WHAT YOU ARE ASKED TO DO: The entries below contain pictures, which are to be left out; write out exactly, and only, the lines from the line with "แปลเสียงภาษาอังกฤษเป็นภาษาฮังการี" up to and including the line with "THE CULT - ELECTRIC VINIL".

#####

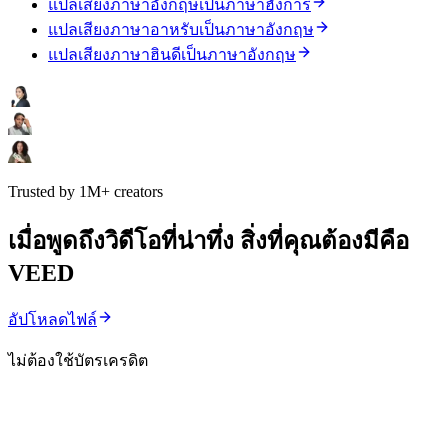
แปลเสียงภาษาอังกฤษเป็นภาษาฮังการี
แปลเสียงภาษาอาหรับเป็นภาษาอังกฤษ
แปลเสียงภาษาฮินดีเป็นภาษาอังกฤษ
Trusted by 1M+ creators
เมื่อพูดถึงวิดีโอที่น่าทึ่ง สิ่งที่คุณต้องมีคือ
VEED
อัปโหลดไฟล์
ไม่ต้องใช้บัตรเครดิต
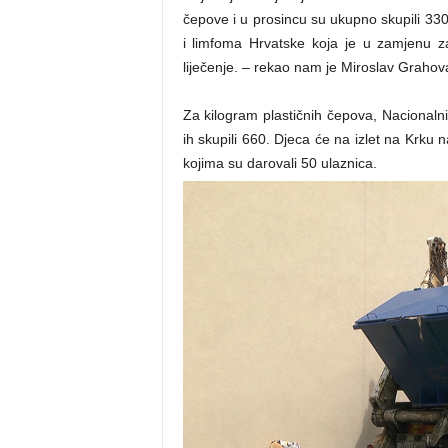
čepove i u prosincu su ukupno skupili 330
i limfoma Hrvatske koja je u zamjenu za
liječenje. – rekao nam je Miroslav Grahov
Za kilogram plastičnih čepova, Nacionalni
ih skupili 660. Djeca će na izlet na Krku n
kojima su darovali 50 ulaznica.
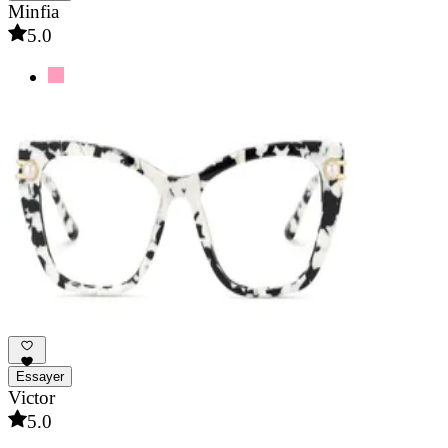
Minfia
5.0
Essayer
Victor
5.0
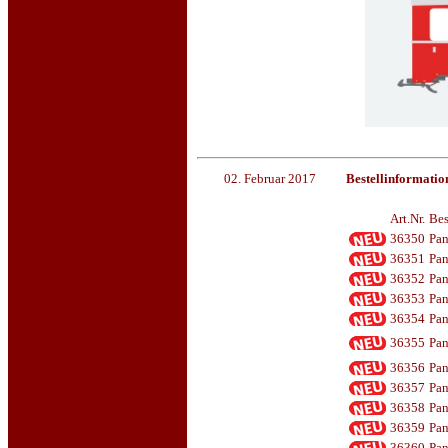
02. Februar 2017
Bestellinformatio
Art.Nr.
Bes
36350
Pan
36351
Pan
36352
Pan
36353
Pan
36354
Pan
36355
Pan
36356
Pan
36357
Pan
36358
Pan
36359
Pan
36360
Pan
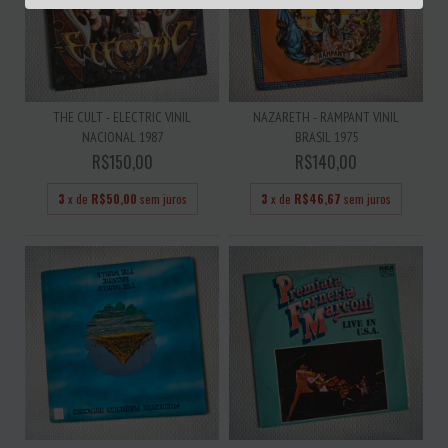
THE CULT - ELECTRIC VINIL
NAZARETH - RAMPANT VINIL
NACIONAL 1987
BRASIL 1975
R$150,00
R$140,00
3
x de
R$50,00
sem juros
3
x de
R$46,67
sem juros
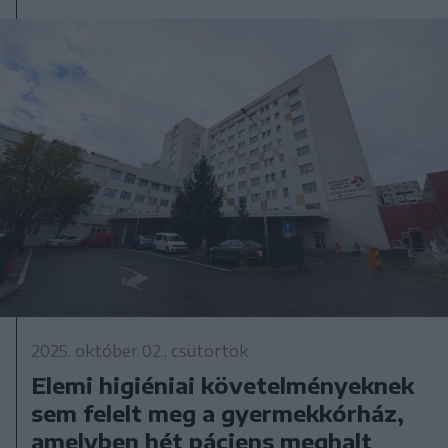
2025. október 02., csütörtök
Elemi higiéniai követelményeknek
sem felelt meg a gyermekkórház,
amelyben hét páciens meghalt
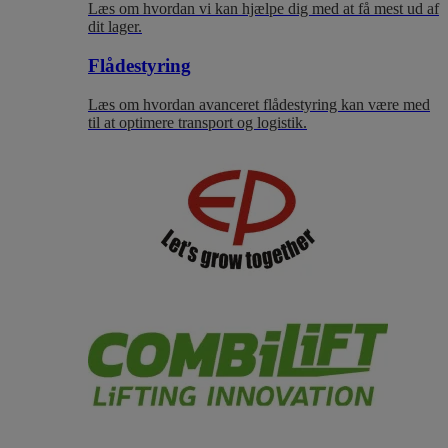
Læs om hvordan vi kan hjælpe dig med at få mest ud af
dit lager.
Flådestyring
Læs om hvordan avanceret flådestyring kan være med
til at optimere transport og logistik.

#####

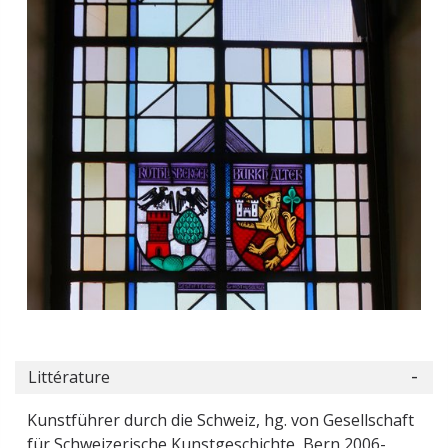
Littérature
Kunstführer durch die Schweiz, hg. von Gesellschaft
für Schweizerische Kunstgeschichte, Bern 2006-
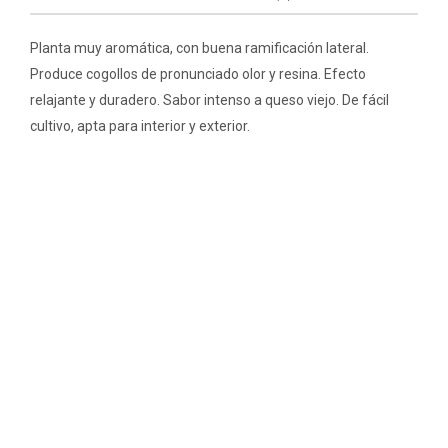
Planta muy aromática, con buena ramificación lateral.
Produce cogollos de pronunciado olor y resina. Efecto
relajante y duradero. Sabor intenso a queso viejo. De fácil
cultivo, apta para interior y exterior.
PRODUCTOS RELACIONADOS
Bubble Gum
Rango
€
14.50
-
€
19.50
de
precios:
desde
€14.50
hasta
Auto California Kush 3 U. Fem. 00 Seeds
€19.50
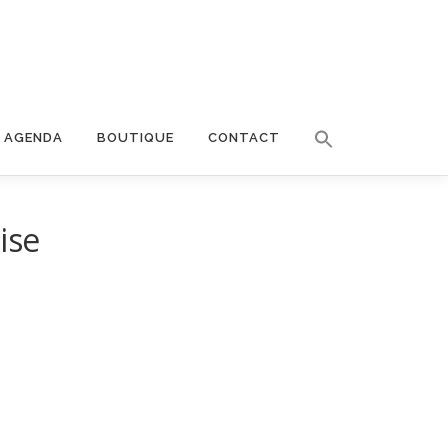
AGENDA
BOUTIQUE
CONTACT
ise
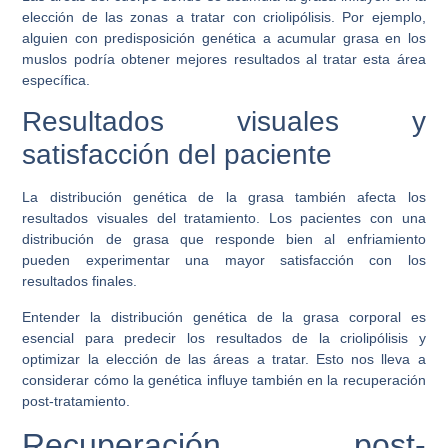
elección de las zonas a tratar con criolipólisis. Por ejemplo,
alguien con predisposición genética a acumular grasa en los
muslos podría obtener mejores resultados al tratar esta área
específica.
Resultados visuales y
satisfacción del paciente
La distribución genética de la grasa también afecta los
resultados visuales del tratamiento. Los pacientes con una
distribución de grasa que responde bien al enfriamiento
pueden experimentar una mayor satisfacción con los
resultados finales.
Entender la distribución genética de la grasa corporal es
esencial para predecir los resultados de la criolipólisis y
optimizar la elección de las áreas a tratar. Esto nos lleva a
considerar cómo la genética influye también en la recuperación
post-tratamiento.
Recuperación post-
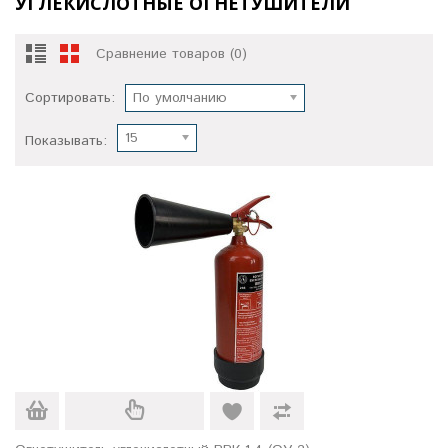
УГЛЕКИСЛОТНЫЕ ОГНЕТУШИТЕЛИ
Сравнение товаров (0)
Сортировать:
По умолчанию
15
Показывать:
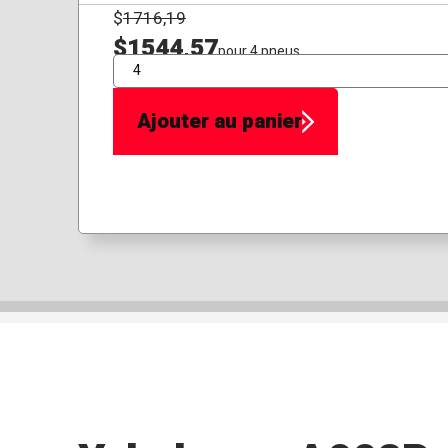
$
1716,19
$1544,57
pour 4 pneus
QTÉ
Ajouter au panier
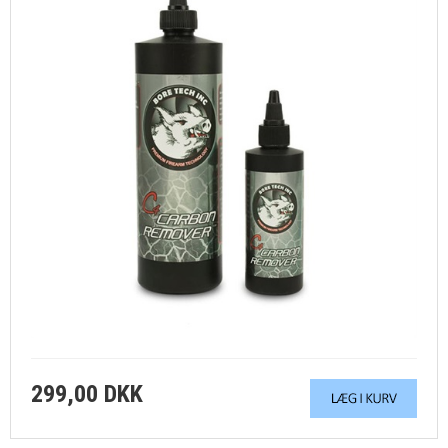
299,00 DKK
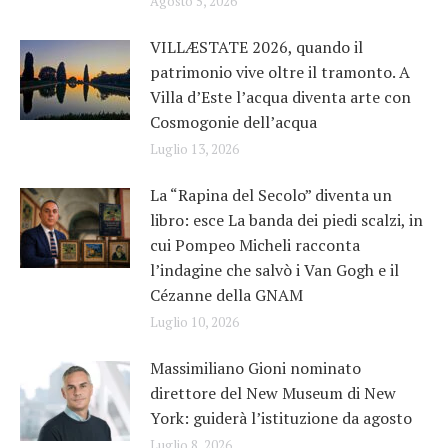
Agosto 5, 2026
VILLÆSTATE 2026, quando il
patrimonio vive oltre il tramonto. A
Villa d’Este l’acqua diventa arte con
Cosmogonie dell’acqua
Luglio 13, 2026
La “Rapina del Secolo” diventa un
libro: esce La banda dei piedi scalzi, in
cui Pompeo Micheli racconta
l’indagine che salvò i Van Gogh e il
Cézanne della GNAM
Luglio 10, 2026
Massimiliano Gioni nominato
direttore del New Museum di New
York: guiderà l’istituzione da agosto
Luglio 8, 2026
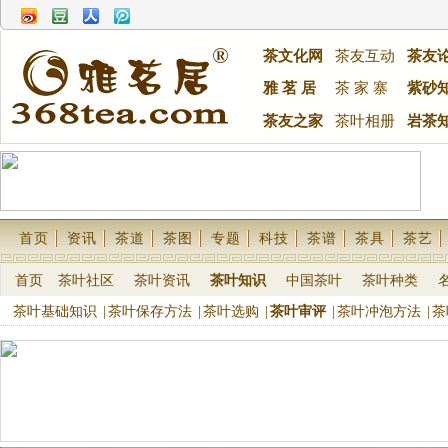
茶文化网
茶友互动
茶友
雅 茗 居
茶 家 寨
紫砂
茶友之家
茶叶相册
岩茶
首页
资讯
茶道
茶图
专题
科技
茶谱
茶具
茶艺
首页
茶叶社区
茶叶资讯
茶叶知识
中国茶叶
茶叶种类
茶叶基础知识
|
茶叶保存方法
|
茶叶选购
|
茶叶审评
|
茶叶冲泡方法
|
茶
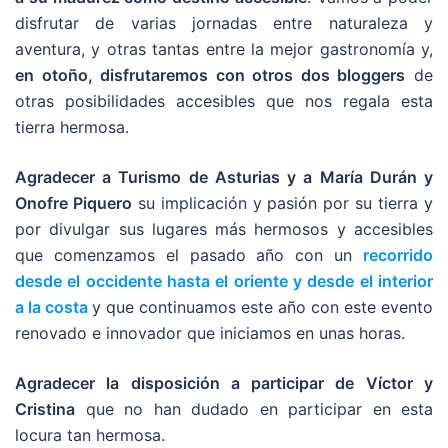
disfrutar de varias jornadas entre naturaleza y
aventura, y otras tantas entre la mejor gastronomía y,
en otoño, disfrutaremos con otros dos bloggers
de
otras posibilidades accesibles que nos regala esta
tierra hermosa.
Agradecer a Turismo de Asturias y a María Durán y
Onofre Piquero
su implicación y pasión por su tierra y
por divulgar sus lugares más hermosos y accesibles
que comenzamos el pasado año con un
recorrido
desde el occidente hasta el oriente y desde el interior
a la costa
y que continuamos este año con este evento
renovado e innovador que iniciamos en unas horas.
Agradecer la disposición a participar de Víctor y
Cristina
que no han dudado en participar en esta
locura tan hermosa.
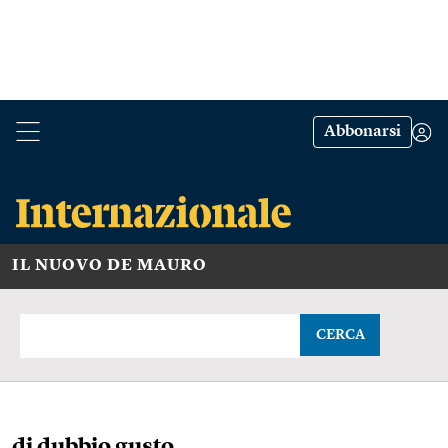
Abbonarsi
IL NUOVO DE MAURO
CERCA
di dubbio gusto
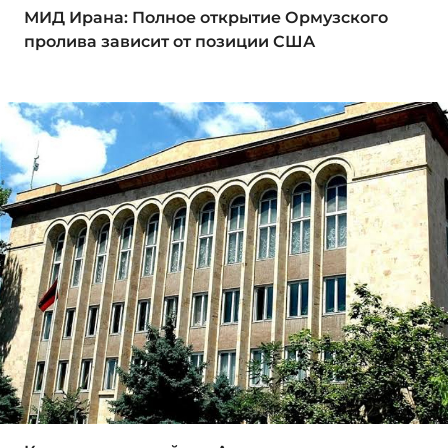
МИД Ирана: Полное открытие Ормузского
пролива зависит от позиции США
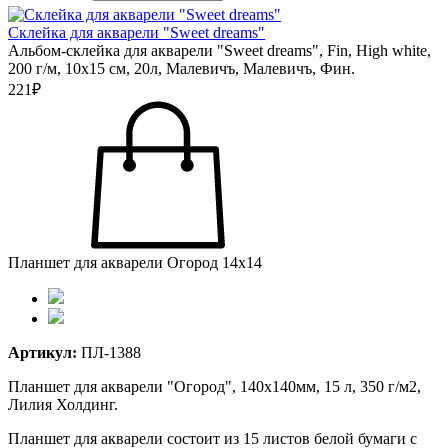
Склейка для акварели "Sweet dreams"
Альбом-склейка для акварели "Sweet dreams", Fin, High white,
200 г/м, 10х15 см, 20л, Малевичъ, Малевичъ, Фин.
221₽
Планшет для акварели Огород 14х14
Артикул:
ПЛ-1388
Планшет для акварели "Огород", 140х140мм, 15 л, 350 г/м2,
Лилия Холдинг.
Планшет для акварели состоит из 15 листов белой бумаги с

#####

OUTPUT:
แปลเสียงภาษาอังกฤษเป็นภาษาฮังการี
แปลเสียงภาษาอาหรับเป็นภาษาอังกฤษ
แปลเสียงภาษาฮินดีเป็นภาษาอังกฤษ
Trusted by 1M+ creators
เมื่อพูดถึงวิดีโอที่น่าทึ่ง สิ่งที่คุณต้องมีคือ
VEED
อัปโหลดไฟล์
ไม่ต้องใช้บัตรเครดิต
čepove i u prosincu su ukupno skupili 330
i limfoma Hrvatske koja je u zamjenu za
liječenje. – rekao nam je Miroslav Grahov
Za kilogram plastičnih čepova, Nacionalni
ih skupili 660. Djeca će na izlet na Krku n
kojima su darovali 50 ulaznica.
Minfia
5.0
Essayer
Victor
5.0
02. Februar 2017
Bestellinformatio
Art.Nr.
Bes
36350
Pan
36351
Pan
36352
Pan
36353
Pan
36354
Pan
36355
Pan
36356
Pan
36357
Pan
36358
Pan
36359
Pan
36360
Pan
THE CULT - ELECTRIC VINIL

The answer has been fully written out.